“What we try to do with our clients is get them what we can, where we can.”
That's what Texas attorney Brent Coon was quoted as saying three years ago in a Wall Street Journal article about the rise in claims against asbestos trust funds.
“With dozens of asbestos-related manufacturers forced into bankruptcy, a burgeoning swath of the legal action has shifted out of the courtroom and into a nebulous world of trusts that evaluate claims and authorize payouts with little outside scrutiny,” the Journal reported.
“By design, many are guided by teams of plaintiffs’ lawyers – the very group that seeks money for clients and has earned billions of dollars in fees on payouts through the years,” the article emphasized, noting that “judges across the country who handle asbestos cases involving still-viable companies have granted defense requests to subpoena bankruptcy trusts to sniff out potentially false and conflicting evidence.”
Some insurance companies did some sniffing and got a whiff of Coon.
Coon and peers may have been a little remiss in getting their asbestos-victim clients “what we can, where we can,” neglecting to reimburse insurance companies for settlements when asbestos trusts subsequently paid out to the same clients, according to a law suit.
Humana, United Healthcare, and Aetna have had enough and are trying to get back what they can, where they can, by filing a $19.5 million suit in the U.S. District Court for Southern Texas, Galveston Division against Reaud Morgan & Quinn, the Bogdan Law Firm, Foster & Sear, Hissey Kientz and Shrader & Associates, and Brent Coon & Associates.

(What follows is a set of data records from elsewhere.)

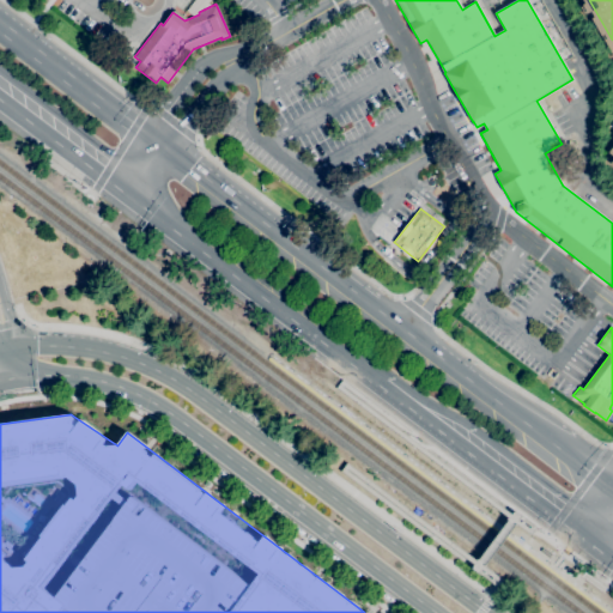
All buildings are outlined.
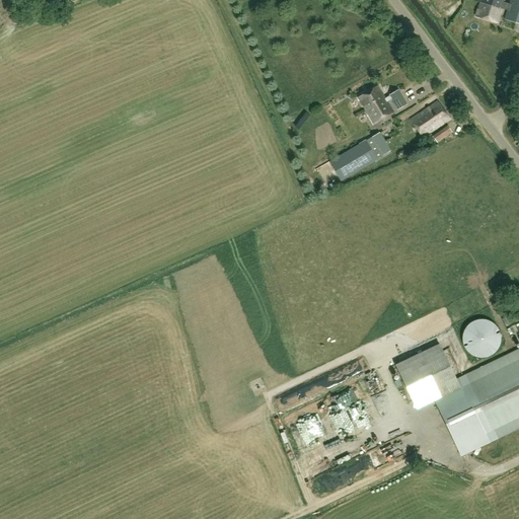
[(427,0),(442,18),(452,10),(444,0),(427,0)]
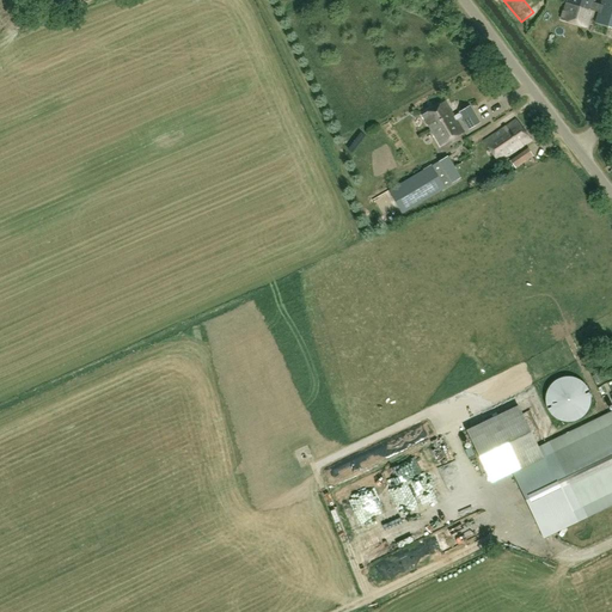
[(611,0),(601,0),(600,5),(594,2),(594,0),(567,0),(561,19),(586,28),(592,11),(598,12),(595,23),(611,28),(611,0)]
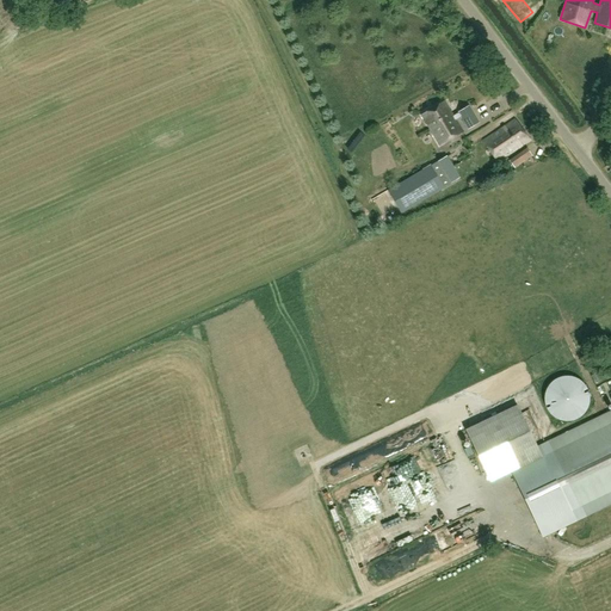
[(440,146),(463,133),(445,102),(421,115),(440,146)]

“There is very little information publicly available concerning the identities of asbestos claimants who submit and/or resolve their asbestos-related claims through asbestos trusts,” the suit states, emphasizing that the insurers were able to identify only “a fraction of the claimants who received payments from the asbestos trusts.”
If and when transparency comes to asbestos trusts, the suits against Coon, et al. could pile up high.